The Bear facts of good nutrition

You might expect the signature dish of one of the world's most intrepid explorers to include a bizarre array of insects, roadkill and foraged items - all washed down with a slug of his own urine. But, in fact, Bear Grylls' favourite meal is surprisingly normal but, unsurprisingly, very healthy.

However, our muscle-bound hero hasn't always followed such healthy eating habits.

"Smart, life-enhancing nutrition was never on the agenda when I was growing up," he explains. "I think the reasons were probably both cultural and generational. I was certainly never taught how to eat healthily when I was at school, nor at home when I was a young boy."

"Then I left school, hit life and joined the army, where nutrition was more about eating as much as you could, as fast as you could, rather than about what you were eating. Before I knew it, habits were formed and that was that!"

The offer of a deodorant commercial - which involved appearing shirtless - was the wake-up call Bear needed to reform.

"I soon realised that nutrition had to be key to change," he continues. "In the old days, people used to think that our health was 80% training, 20% nutrition.
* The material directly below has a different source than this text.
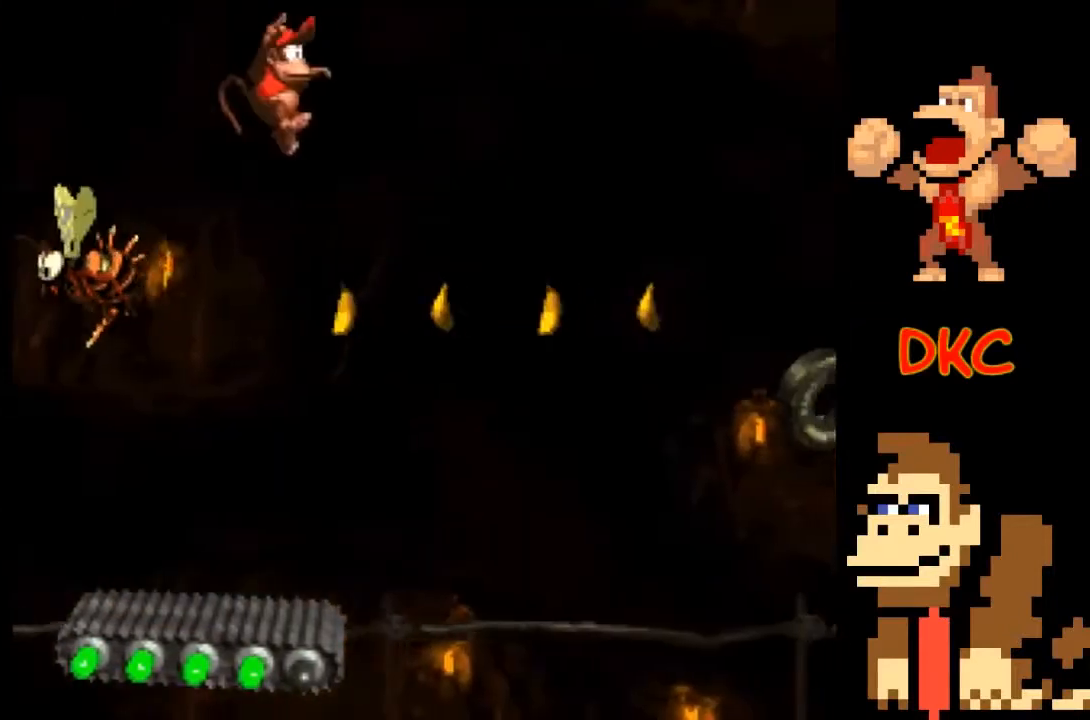
{"buttons": ["X"], "left_stick": "center", "right_stick": "center", "events": []}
Now it's widely acknowledged to be the other way round."

"But there was still a problem. The food I really enjoyed was the unhealthy stuff so the next challenge was to make the healthy stuff taste incredibly delicious."

Bear's latest book "Fuel for Life" introduces his revolutionary approach to nutrition and shows how cheesecake, pizza and burgers can be made ultrahealthy and ultra-delicious. It also includes his favourite recipe for Thai curry...


Bear's favourite Thai Curry

Davina's chicken with chorizo
Recipe taken from FUEL FOR LIFE by Bear Grylls, published by Bantam Press, priced £14.99
Photography by Emma Myrtle and Christian Barnett

    Ingredients

    For the curry paste:

  • 3 red or green chillies (less if you don't like things too hot)
  • 6 garlic cloves, skinned
  • 2 stalks fresh or dried lemongrass or the equivalent in lemongrass paste
  • 4cm piece of ginger, peeled (use galangal instead of ginger if you can get it)
  • 2 shallots, finely sliced
  • Juice of 1 lime
  • 2 tsp crushed kaffir lime leaves, or the grated rind of a lime
  • 2 tsp fish sauce or 1 tbsp tamari sauce if you're vegetarian
  • 1 small red onion, skinned & finely diced
  • 6 coriander stalks, finely chopped (don't throw away the leaves!)
  • A pinch of cumin powder
  • 1-2 tbsp coconut oil for frying
  • Pepper to taste
  • For the vegetables:

  • 200g broccoli florets
  • 200g sweet potato, peeled and cubed
  • 200g aubergine, cubed
  • 4-6 mushrooms, sliced
  • Stock cube
  • 400ml tin coconut milk
  • 200g mangetout, green
  • Beans or sugar snap peas
  • 1 tsp coconut palm sugar
  • Small bunch of coriander leaves, freshly chopped

    Method

  1. Put all the paste ingredients except the coconut oil in a blender or food processor and blend to a paste.
  2. Melt the coconut oil in a pan on medium heat and sauté the paste for a minute or two to extract the flavours from the spices. (Don't let it burn.)
  3. Add the vegetables (apart from the chopped coriander) and the coconut milk. Fill the empty coconut milk tin with water and add some of this - how much depends on how thick you want your curry to be. Let this simmer for several minutes.
  4. Add the stock powder and palm sugar and continue simmering until the vegetables are tender.
  5. Serve in a bowl with some brown rice and sprinkle some fresh coriander on top.